> _Source document_
━━━━━━━━━━━━━━━━━━━━

These docs are under active development and cover the v0.20 Kobicha security model.
On this page
Concept 2 min read

Running Commands

Once a VM is booted, you interact with it through the guest agent. The agent runs shell commands, transfers files, and provides access to the kernel — all over a vsock connection with no IP networking required.

Executing commands

vm:exec(cmd) runs a shell command in the guest and returns the result:

local r = vm:exec("ls -la /tmp")

The result is a table with these fields:

Field Type Description
ok boolean true if the command exited with code 0
exit_code number The command's exit code
stdout string wrapper Standard output
stderr string wrapper Standard error

String wrappers

The stdout and stderr fields are string wrapper tables with helper methods and a .value field for the raw string:

-- Raw string access
local output = r.stdout.value

-- Helper methods
r.stdout.contains("pattern")      -- returns true/false
r.stdout.starts_with("prefix")    -- returns true/false
r.stdout.trim()                   -- returns trimmed string

Use .value when you need the raw string for comparisons or passing to other functions. Use the helper methods for quick inline checks.

━━━━━━━━━━━━━━━━━━━━

> _Available data_
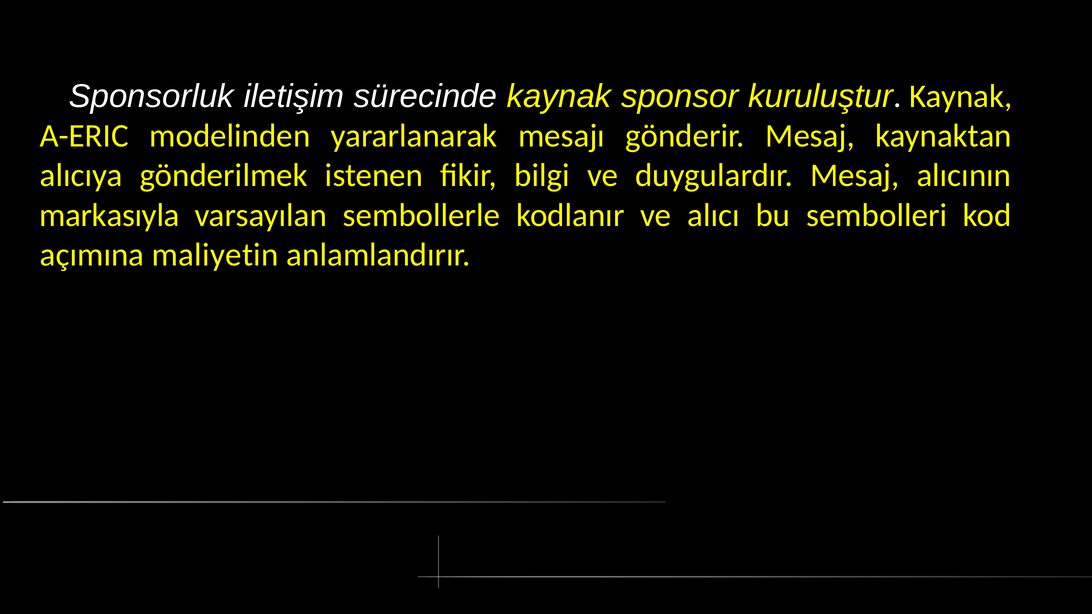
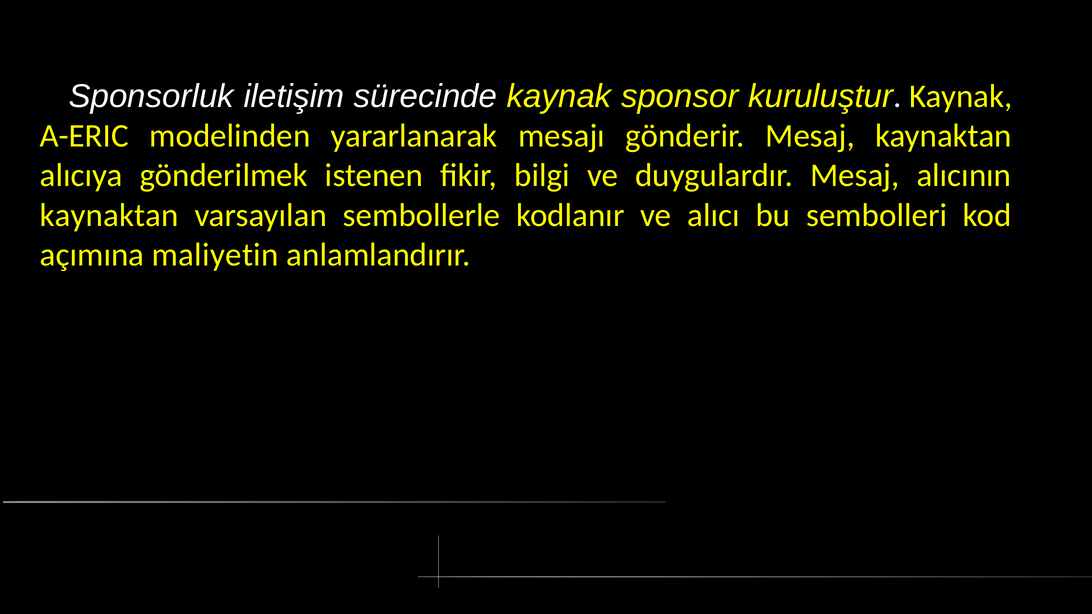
markasıyla at (109, 215): markasıyla -> kaynaktan
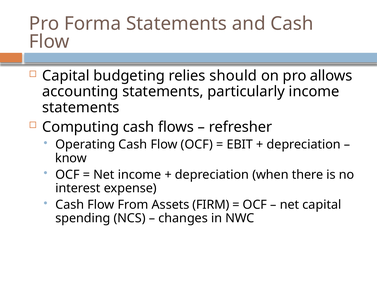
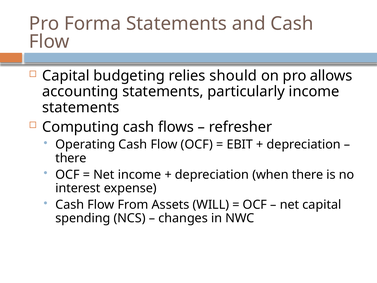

━━━━━━━━━━━━━━━━━━━━

> _Tasks for this exercise_
1) According to the page on running commands, what kind of connection does the guest agent use?
2) Carry on the page about running commands in a VM from the point where it stops.
The listing has nothing to do with this work.

> _Answers for the tasks_
1) A vsock connection, with no IP networking required.

2)
Common patterns

-- Check a command succeeded
local r = vm:exec("whoami")
assert(r.ok, "whoami failed: " .. r.stderr.value)

-- Check output contains a substring
local r = vm:exec("cat /proc/version")
assert_contains(r.stdout.value, "Linux", "not Linux")

-- Use exit code for control flow
local r = vm:exec("test -f /tmp/marker")
if r.ok then
    -- file exists
end

Parsing JSON output

vm:json(cmd) runs a command, parses its stdout as JSON, and returns a Lua table:

local info = vm:json("cat /proc/meminfo.json")
assert(info.total > 0, "no memory reported")

If the command exits with a non-zero code or the output is not valid JSON, the call raises an error.

Reading and writing files

vm:write_file(path, data) writes a string to a file in the guest:

vm:write_file("/tmp/config.toml", '[server]\nport = 8080')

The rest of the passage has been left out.